# occupancy type for air BnB?



## timitect (May 29, 2018)

I'm converting a single family residence to an air bnb short term rental. Looks to me the occupancy type will be R-3?


----------



## cda (May 29, 2018)

More than likely r-3

Does your city have any regulation on short term?

Not sure you really do a conversion, just start renting it


----------



## cda (May 29, 2018)

Full time rental??


----------



## timitect (May 29, 2018)

ya, owners won't live there. just an investment. short term renters only- few days at a time. 3 bedroom, 1500 sf ft house. everything point towards R-3 to me but I'm just making sure.


----------



## JCraver (May 30, 2018)

Are you doing renovations that are going to require a permit?  It will depend on your jurisdictions zoning/land use regulations as to whether the use is permitted or not, but from a building code standpoint if there's no permitted work being done then it's still a single-family residence.


----------



## timitect (May 30, 2018)

Yes, there's gonna be a remodel and small addition to the house so gonna go in for a building permit. If not, probably wouldn't worry about things but the owner wants to do everything by the book.
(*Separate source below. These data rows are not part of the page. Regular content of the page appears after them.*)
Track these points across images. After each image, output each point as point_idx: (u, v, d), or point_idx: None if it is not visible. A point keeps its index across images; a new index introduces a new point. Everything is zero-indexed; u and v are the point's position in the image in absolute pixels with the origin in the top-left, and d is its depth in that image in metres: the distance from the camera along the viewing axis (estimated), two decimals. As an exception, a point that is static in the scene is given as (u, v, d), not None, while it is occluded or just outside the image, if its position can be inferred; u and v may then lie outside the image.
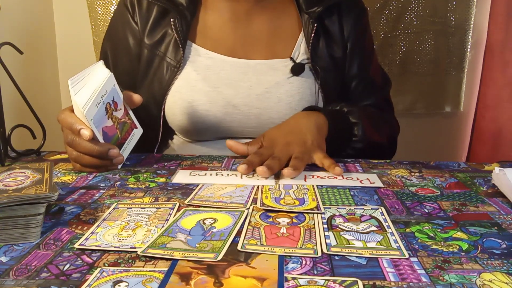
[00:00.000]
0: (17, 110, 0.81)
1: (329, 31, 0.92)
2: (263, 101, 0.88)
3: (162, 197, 0.62)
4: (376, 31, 1.49)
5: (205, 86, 0.87)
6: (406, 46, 1.52)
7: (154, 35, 0.90)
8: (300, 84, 0.88)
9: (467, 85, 1.55)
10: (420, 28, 1.50)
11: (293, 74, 0.89)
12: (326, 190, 0.64)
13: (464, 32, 1.50)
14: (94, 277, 0.41)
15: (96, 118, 0.70)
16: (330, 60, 0.91)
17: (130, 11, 0.92)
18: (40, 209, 0.49)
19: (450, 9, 1.48)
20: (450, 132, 1.62)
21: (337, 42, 0.92)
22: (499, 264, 0.44)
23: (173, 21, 0.87)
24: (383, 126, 0.94)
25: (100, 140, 0.71)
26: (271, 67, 0.89)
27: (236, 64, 0.89)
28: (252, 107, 0.87)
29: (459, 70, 1.54)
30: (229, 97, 0.87)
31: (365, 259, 0.45)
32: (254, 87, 0.88)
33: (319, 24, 0.90)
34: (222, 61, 0.89)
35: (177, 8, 0.88)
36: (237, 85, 0.88)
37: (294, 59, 0.90)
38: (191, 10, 0.90)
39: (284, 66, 0.89)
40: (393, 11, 1.49)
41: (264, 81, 0.88)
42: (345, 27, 0.92)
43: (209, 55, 0.89)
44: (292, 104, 0.88)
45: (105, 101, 0.72)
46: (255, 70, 0.89)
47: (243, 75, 0.88)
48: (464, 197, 0.62)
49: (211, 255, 0.45)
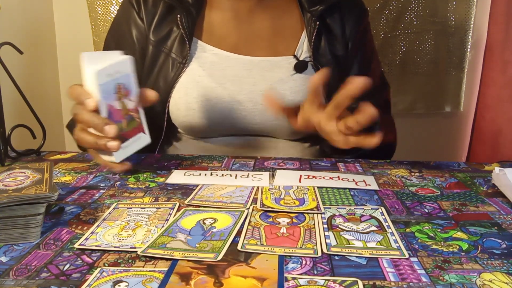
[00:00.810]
0: (17, 110, 0.81)
1: (331, 30, 0.92)
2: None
3: (162, 197, 0.62)
4: (376, 31, 1.49)
5: (211, 82, 0.87)
6: (406, 46, 1.52)
7: (159, 31, 0.90)
8: (304, 81, 0.89)
9: (467, 85, 1.55)
10: (420, 28, 1.50)
11: (296, 71, 0.89)
12: (326, 190, 0.64)
13: (464, 32, 1.50)
14: (94, 277, 0.41)
15: (104, 89, 0.66)
16: (332, 58, 0.92)
17: (135, 8, 0.92)
18: (40, 209, 0.49)
19: (450, 9, 1.49)
20: (450, 132, 1.62)
21: (339, 40, 0.92)
22: (499, 264, 0.44)
23: (179, 17, 0.88)
24: (391, 125, 0.95)
25: (102, 114, 0.66)
26: (275, 64, 0.90)
27: (240, 60, 0.90)
28: (256, 103, 0.88)
29: (459, 70, 1.54)
30: (234, 93, 0.88)
31: (365, 259, 0.45)
32: (259, 83, 0.88)
33: (321, 23, 0.90)
34: (227, 58, 0.90)
35: (183, 5, 0.89)
36: (242, 81, 0.88)
37: (297, 56, 0.90)
38: (196, 7, 0.91)
39: (288, 63, 0.90)
40: (393, 11, 1.49)
41: (268, 77, 0.89)
42: (347, 26, 0.93)
43: (215, 52, 0.90)
44: (296, 101, 0.88)
45: (117, 80, 0.68)
46: (259, 67, 0.90)
47: (248, 72, 0.89)
48: (464, 197, 0.62)
49: (211, 255, 0.45)
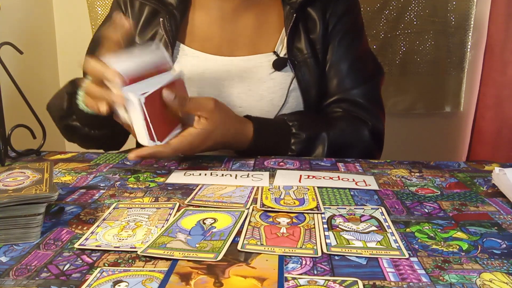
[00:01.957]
0: (17, 110, 0.81)
1: (312, 18, 0.89)
2: (244, 99, 0.87)
3: (162, 197, 0.62)
4: (376, 31, 1.49)
5: (191, 86, 0.86)
6: (406, 46, 1.52)
7: (145, 35, 0.90)
8: (283, 79, 0.87)
9: (467, 85, 1.55)
10: (420, 28, 1.50)
11: (275, 69, 0.88)
12: (326, 190, 0.64)
13: (464, 32, 1.50)
14: (94, 277, 0.41)
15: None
16: (311, 51, 0.89)
17: (123, 10, 0.93)
18: (40, 209, 0.49)
19: (450, 9, 1.49)
20: (450, 132, 1.62)
21: (319, 28, 0.89)
22: (499, 264, 0.44)
23: (162, 20, 0.87)
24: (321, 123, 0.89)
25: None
26: (255, 63, 0.89)
27: (220, 62, 0.89)
28: (234, 106, 0.87)
29: (459, 70, 1.54)
30: (213, 97, 0.87)
31: (365, 259, 0.45)
32: (236, 86, 0.87)
33: (301, 14, 0.88)
34: (206, 60, 0.89)
35: (167, 8, 0.89)
36: (220, 84, 0.87)
37: (277, 53, 0.89)
38: (180, 10, 0.90)
39: (268, 61, 0.88)
40: (393, 11, 1.49)
41: (246, 79, 0.88)
42: (328, 9, 0.90)
43: (195, 55, 0.89)
44: (274, 101, 0.87)
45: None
46: (238, 68, 0.88)
47: (227, 73, 0.88)
48: (464, 197, 0.62)
49: (211, 255, 0.45)
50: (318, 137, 0.84)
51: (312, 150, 0.84)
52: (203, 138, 0.73)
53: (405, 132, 1.59)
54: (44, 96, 0.92)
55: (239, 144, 0.80)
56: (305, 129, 0.83)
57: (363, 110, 0.90)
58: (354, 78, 0.91)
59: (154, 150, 0.69)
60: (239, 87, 0.87)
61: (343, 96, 0.90)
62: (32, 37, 1.41)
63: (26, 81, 1.32)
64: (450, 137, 1.63)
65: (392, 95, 1.54)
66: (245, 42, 0.90)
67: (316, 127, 0.85)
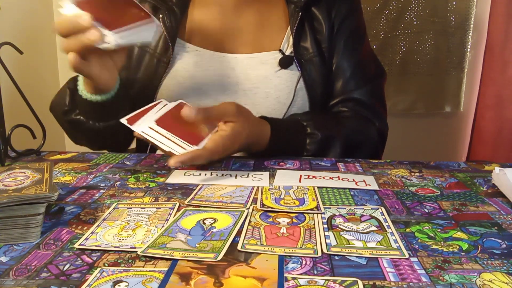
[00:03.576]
0: (17, 110, 0.81)
1: (317, 18, 0.89)
2: (250, 96, 0.87)
3: (162, 197, 0.62)
4: (376, 31, 1.50)
5: (193, 83, 0.86)
6: (406, 46, 1.52)
7: None
8: (289, 77, 0.87)
9: (467, 85, 1.56)
10: (420, 28, 1.50)
11: (281, 67, 0.88)
12: (326, 190, 0.64)
13: (464, 32, 1.50)
14: (94, 277, 0.41)
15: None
16: (317, 50, 0.89)
17: None
18: (40, 209, 0.49)
19: (450, 9, 1.49)
20: (450, 132, 1.63)
21: (325, 27, 0.89)
22: (499, 264, 0.44)
23: (162, 17, 0.87)
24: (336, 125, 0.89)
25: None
26: (260, 61, 0.88)
27: (224, 59, 0.88)
28: (239, 103, 0.87)
29: (459, 70, 1.54)
30: (216, 94, 0.86)
31: (365, 259, 0.45)
32: (242, 83, 0.87)
33: (306, 13, 0.88)
34: (210, 57, 0.89)
35: (166, 5, 0.88)
36: (225, 81, 0.87)
37: (283, 51, 0.89)
38: (180, 6, 0.90)
39: (273, 59, 0.88)
40: (393, 11, 1.49)
41: (252, 76, 0.87)
42: (333, 9, 0.90)
43: (198, 51, 0.89)
44: (281, 99, 0.87)
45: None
46: (243, 65, 0.88)
47: (231, 71, 0.88)
48: (464, 197, 0.62)
49: (211, 255, 0.45)
50: (333, 137, 0.84)
51: (327, 150, 0.83)
52: (233, 140, 0.72)
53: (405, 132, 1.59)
54: (44, 96, 0.92)
55: (259, 145, 0.79)
56: (320, 129, 0.83)
57: (369, 110, 0.91)
58: (359, 78, 0.92)
59: (192, 154, 0.67)
60: (244, 84, 0.87)
61: (348, 96, 0.91)
62: (32, 37, 1.41)
63: (26, 81, 1.31)
64: (450, 137, 1.63)
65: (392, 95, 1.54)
66: (249, 39, 0.90)
67: (330, 127, 0.85)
He's talked with the City already and is being allowed to convert the house to an air bnb. I want to show everything by building code as well, which I always do anyway...


----------



## JCraver (May 30, 2018)

"Being allowed by the City" means they are rezoning it to permit the commercial use, or means that someone in the office said, "Sure, go ahead"?

For your customers sake, I would do everything you can to keep it in the residential code.  If it goes to the Building Code, you're looking at ADA, exits, etc etc etc...


----------



## ADAguy (May 30, 2018)

Do the neighbors know he is doing this? What abut parking?


----------



## Rick18071 (Jun 8, 2018)

May need to sprinker it if changing to R3.


----------